▶ Objectif
Pouvez-vous restituer à l'identique toutes les lignes ci-dessous ?

▶ Matériel fourni
====================

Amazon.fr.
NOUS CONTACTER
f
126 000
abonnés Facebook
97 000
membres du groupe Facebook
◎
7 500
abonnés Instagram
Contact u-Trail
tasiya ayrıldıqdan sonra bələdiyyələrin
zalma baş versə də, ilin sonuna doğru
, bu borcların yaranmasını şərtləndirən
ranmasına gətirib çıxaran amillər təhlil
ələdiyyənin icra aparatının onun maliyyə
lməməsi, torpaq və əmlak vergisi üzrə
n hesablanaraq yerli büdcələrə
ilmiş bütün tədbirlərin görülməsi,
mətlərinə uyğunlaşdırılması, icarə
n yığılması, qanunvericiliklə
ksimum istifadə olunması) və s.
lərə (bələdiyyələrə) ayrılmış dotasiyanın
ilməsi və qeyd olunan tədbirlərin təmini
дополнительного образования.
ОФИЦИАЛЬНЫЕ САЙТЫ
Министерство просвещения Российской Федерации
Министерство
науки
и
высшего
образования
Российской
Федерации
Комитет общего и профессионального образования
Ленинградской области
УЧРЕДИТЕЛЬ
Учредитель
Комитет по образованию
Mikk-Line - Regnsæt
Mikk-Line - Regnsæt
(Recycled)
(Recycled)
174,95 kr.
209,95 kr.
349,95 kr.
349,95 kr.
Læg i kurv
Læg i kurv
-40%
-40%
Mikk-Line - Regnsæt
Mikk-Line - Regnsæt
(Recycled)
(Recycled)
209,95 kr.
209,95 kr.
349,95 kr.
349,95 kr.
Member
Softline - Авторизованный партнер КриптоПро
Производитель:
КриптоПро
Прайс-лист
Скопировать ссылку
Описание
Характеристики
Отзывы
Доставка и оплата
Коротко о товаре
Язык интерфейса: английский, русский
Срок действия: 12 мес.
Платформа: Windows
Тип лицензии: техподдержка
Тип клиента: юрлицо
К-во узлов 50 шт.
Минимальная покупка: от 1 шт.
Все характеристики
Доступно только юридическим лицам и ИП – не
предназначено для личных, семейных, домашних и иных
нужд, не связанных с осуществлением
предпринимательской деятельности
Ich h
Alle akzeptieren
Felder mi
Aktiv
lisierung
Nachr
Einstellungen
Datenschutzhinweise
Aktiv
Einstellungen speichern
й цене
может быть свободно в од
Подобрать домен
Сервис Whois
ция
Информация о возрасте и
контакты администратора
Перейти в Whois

====================

▶ Réponse
Amazon.fr.
NOUS CONTACTER
f
126 000
abonnés Facebook
97 000
membres du groupe Facebook
◎
7 500
abonnés Instagram
Contact u-Trail
tasiya ayrıldıqdan sonra bələdiyyələrin
zalma baş versə də, ilin sonuna doğru
, bu borcların yaranmasını şərtləndirən
ranmasına gətirib çıxaran amillər təhlil
ələdiyyənin icra aparatının onun maliyyə
lməməsi, torpaq və əmlak vergisi üzrə
n hesablanaraq yerli büdcələrə
ilmiş bütün tədbirlərin görülməsi,
mətlərinə uyğunlaşdırılması, icarə
n yığılması, qanunvericiliklə
ksimum istifadə olunması) və s.
lərə (bələdiyyələrə) ayrılmış dotasiyanın
ilməsi və qeyd olunan tədbirlərin təmini
дополнительного образования.
ОФИЦИАЛЬНЫЕ САЙТЫ
Министерство просвещения Российской Федерации
Министерство
науки
и
высшего
образования
Российской
Федерации
Комитет общего и профессионального образования
Ленинградской области
УЧРЕДИТЕЛЬ
Учредитель
Комитет по образованию
Mikk-Line - Regnsæt
Mikk-Line - Regnsæt
(Recycled)
(Recycled)
174,95 kr.
209,95 kr.
349,95 kr.
349,95 kr.
Læg i kurv
Læg i kurv
-40%
-40%
Mikk-Line - Regnsæt
Mikk-Line - Regnsæt
(Recycled)
(Recycled)
209,95 kr.
209,95 kr.
349,95 kr.
349,95 kr.
Member
Softline - Авторизованный партнер КриптоПро
Производитель:
КриптоПро
Прайс-лист
Скопировать ссылку
Описание
Характеристики
Отзывы
Доставка и оплата
Коротко о товаре
Язык интерфейса: английский, русский
Срок действия: 12 мес.
Платформа: Windows
Тип лицензии: техподдержка
Тип клиента: юрлицо
К-во узлов 50 шт.
Минимальная покупка: от 1 шт.
Все характеристики
Доступно только юридическим лицам и ИП – не
предназначено для личных, семейных, домашних и иных
нужд, не связанных с осуществлением
предпринимательской деятельности
Ich h
Alle akzeptieren
Felder mi
Aktiv
lisierung
Nachr
Einstellungen
Datenschutzhinweise
Aktiv
Einstellungen speichern
й цене
может быть свободно в од
Подобрать домен
Сервис Whois
ция
Информация о возрасте и
контакты администратора
Перейти в Whois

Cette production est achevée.